Elixir NIF performance compared to native C++

I have a library which is written in C++, and I wrote a NIF “bridge” for it.

When I bench marked the library in C++, it had ~400-600 ips.

Then I bench marked it in Elixir, the result surprised me and it reached minimum 4k ips.

I couldn’t believe my eyes so I spinning a drogon http server to battle with Phoenix.

And the results from the two stay pretty much the same ~400 rps vs ~3k-6k rps.

How come a native C++ call is MUCH slower than the one from Elixir NIF?

1 Like

Are you able to share the code? It would be easier this way to say something sensible about it.
But from my own experience it’s quite difficult to measure between 2 platforms in a correct way.
(I’m using rustler myself and performance seems to be faster on the 100% rust side, I have never seen the elixir/NIF part being faster because of the (sometimes little) overhead crossing the NIF bridge)


Could be that your benchmarks are parallelized for BEAM but not when testing native C++?

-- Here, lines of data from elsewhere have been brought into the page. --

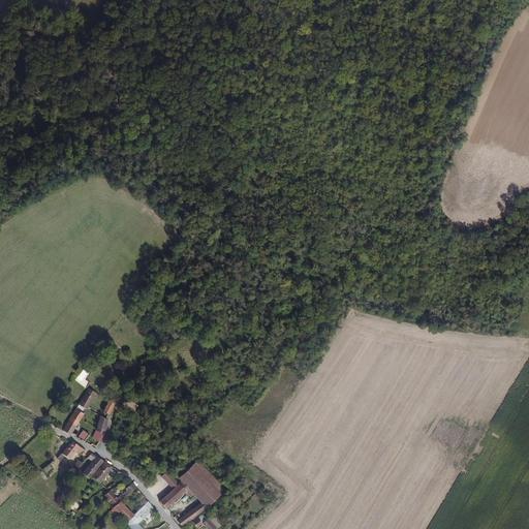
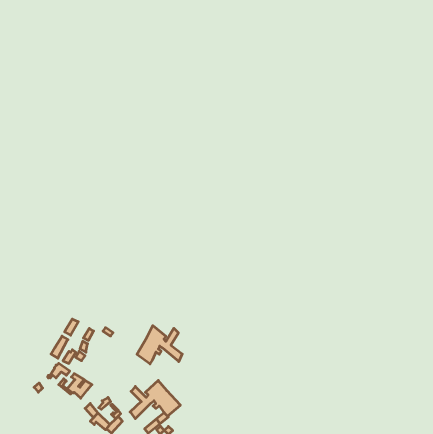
building: none -> [137,326,182,364]

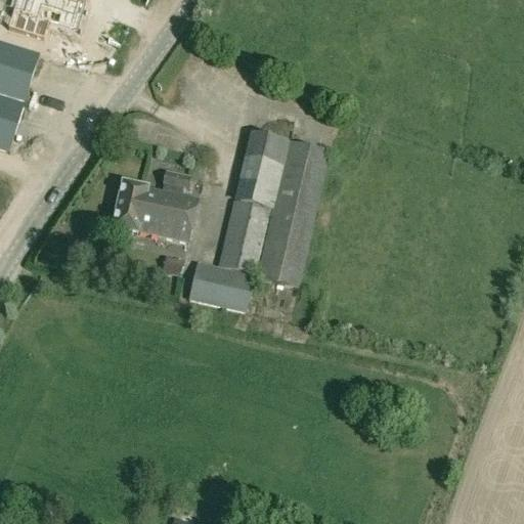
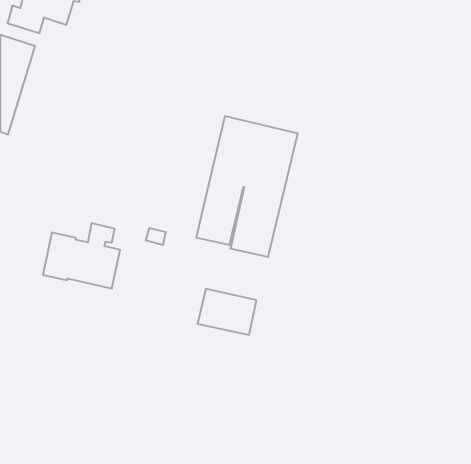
building: [112,168,198,241] -> [43,223,120,289]
building: [188,260,254,311] -> [197,289,256,335]

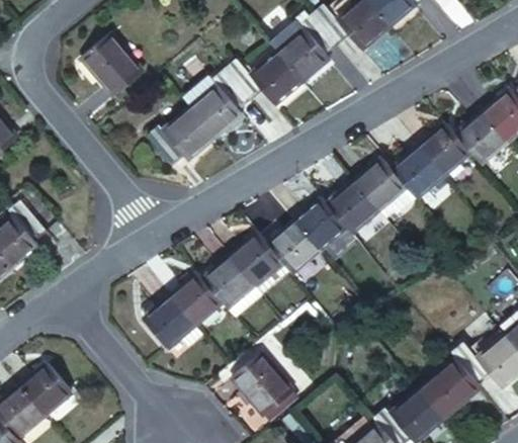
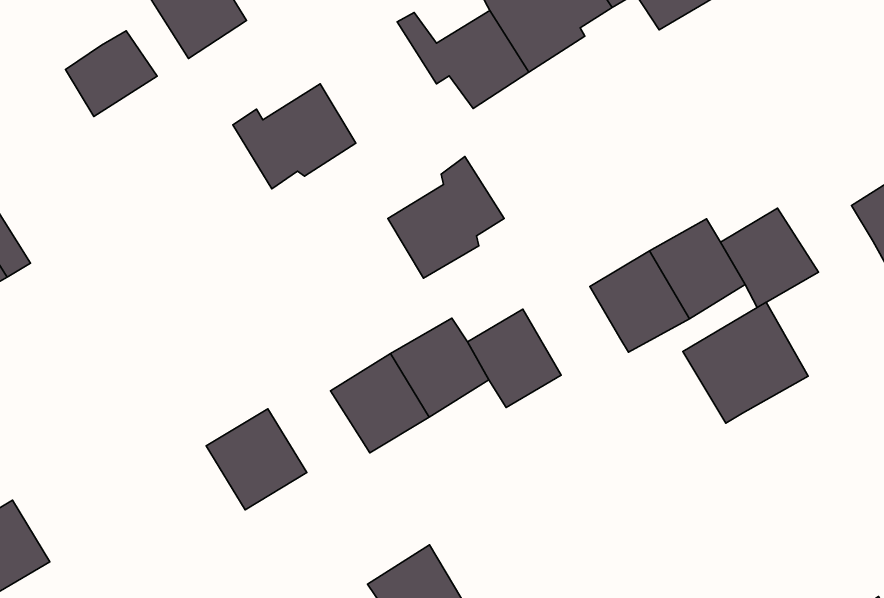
building: [174,78,235,145] -> [388,157,504,278]
building: none -> [65,31,157,116]
building: [423,124,476,176] -> none
building: [297,195,351,250] -> none
building: none -> [683,302,808,423]
building: [172,270,224,321] -> none

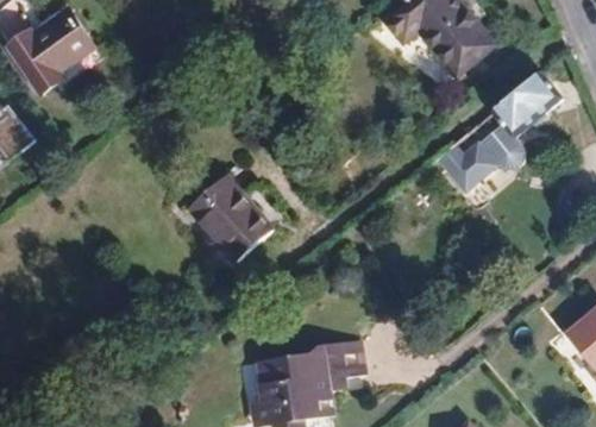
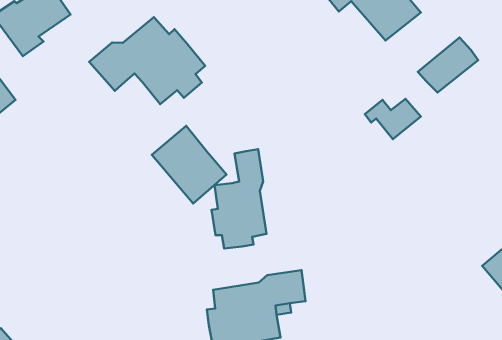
building: none -> [89,17,205,104]
building: [478,123,525,169] -> none
building: none -> [211,149,266,249]

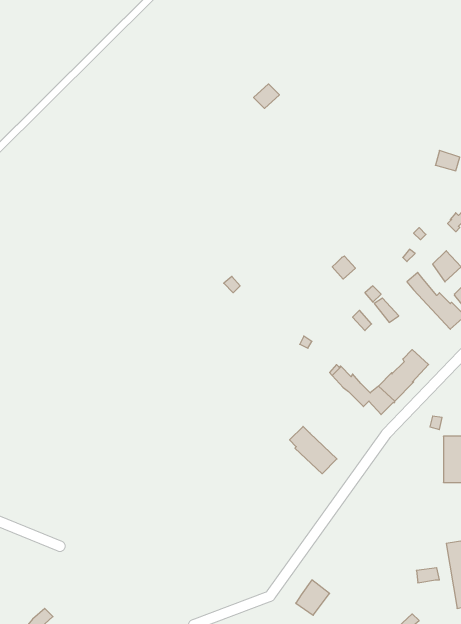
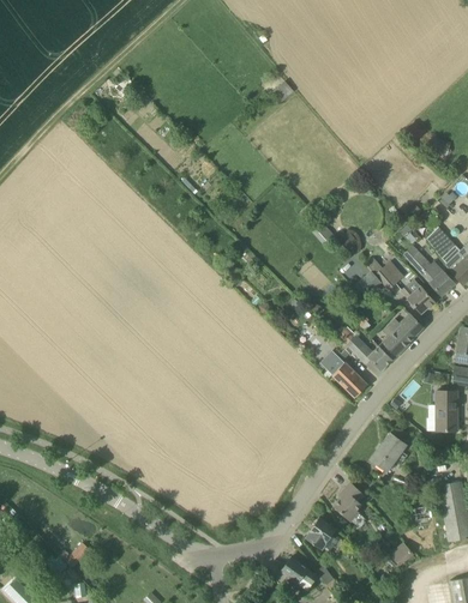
building: none -> [400,277,434,313]
building: [290,426,337,474] -> [325,355,367,397]
building: none -> [371,433,408,471]
building: none -> [334,482,365,520]

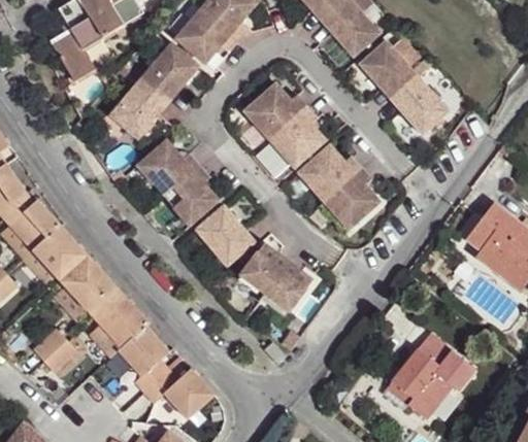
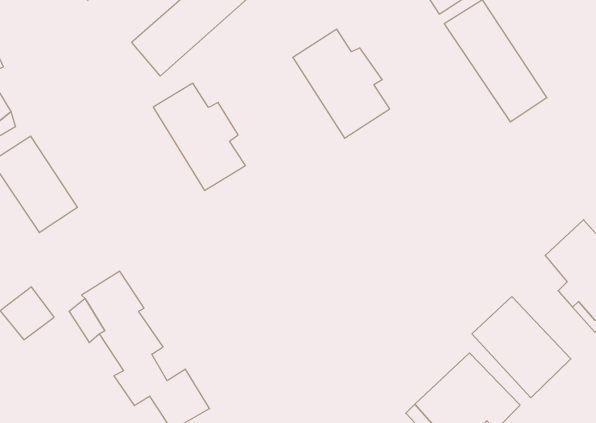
building: [297,142,380,229] -> none
building: [196,205,254,265] -> none
building: [240,243,314,312] -> none
building: [65,260,118,312] -> none
building: none -> [472,297,571,398]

Is it a normal or a dirty NIF? If it is dirty then is the workload IO or CPU bound and is the appropriate flag used in NIF declaration? If It is dirty then does Beam have enough dirty threads set in config (the defaults are rather low)

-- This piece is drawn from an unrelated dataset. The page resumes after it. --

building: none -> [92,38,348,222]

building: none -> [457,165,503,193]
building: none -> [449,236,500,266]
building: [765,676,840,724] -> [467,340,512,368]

The problem is not that the BEAM were to “slow”, it is to “fast” compared with the pure C++ benchmark.

It gets about 5 to 10 times as meany IPS in the BEAM when called as NIF compared with the pure C++ benchmark.

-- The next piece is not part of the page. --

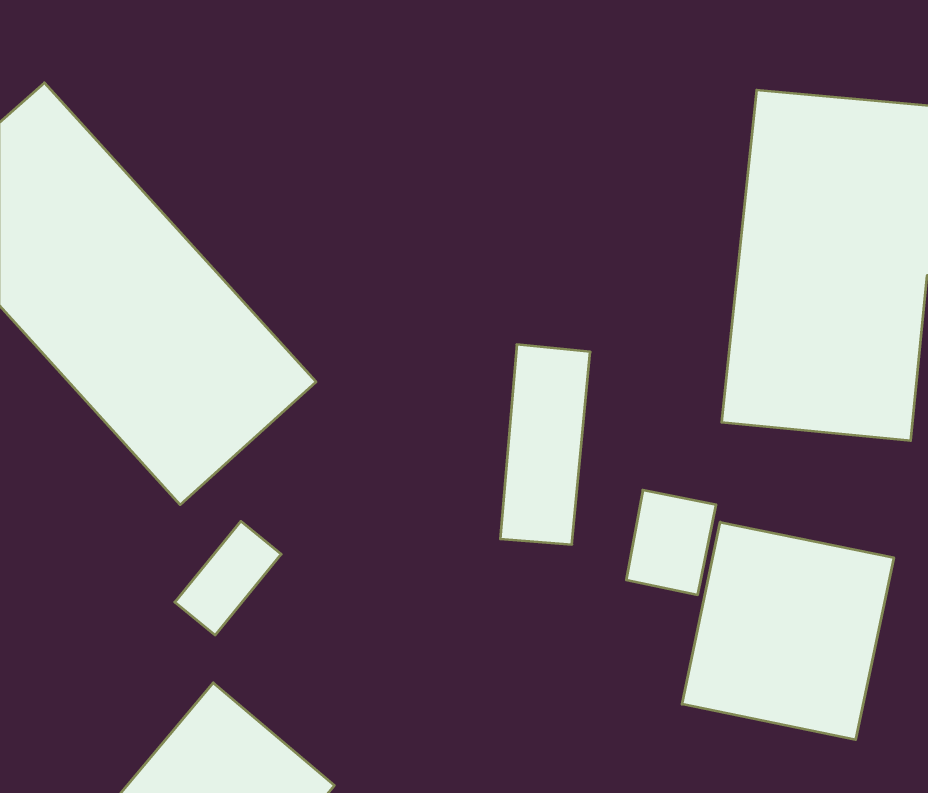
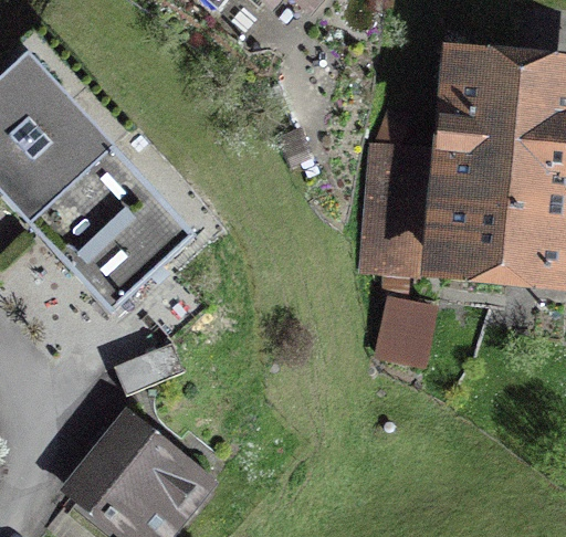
building: [500,345,590,544] -> [365,150,419,271]
building: [682,522,894,740] -> none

As @rjk and @yurko said, it can depend on many things. If you could provide MCVE so we could check this out, then maybe we could give you more correct answer.

1 Like

I have made a simplified version of the code.

After considering parallel execution and some tweak to C++ compilation,

Parallel 1 in Benchee is around 2.3k IPS and Native C++ is about 2k or so, so they are similar now.

But I still feel Elixir NIF is faster.

Pure C++ is 174.96 ns per iteration while Elixir NIF is 423.47 μs, so pure C++ is 2420x faster than Elixir NIF.

What about the the IPS? Elixir has higher value.

20’000 iterations in 20 seconds mean less throughput than 2’000 iterations in 1 second. And from what I see Google Bench gives you amount of iterations, not IPS.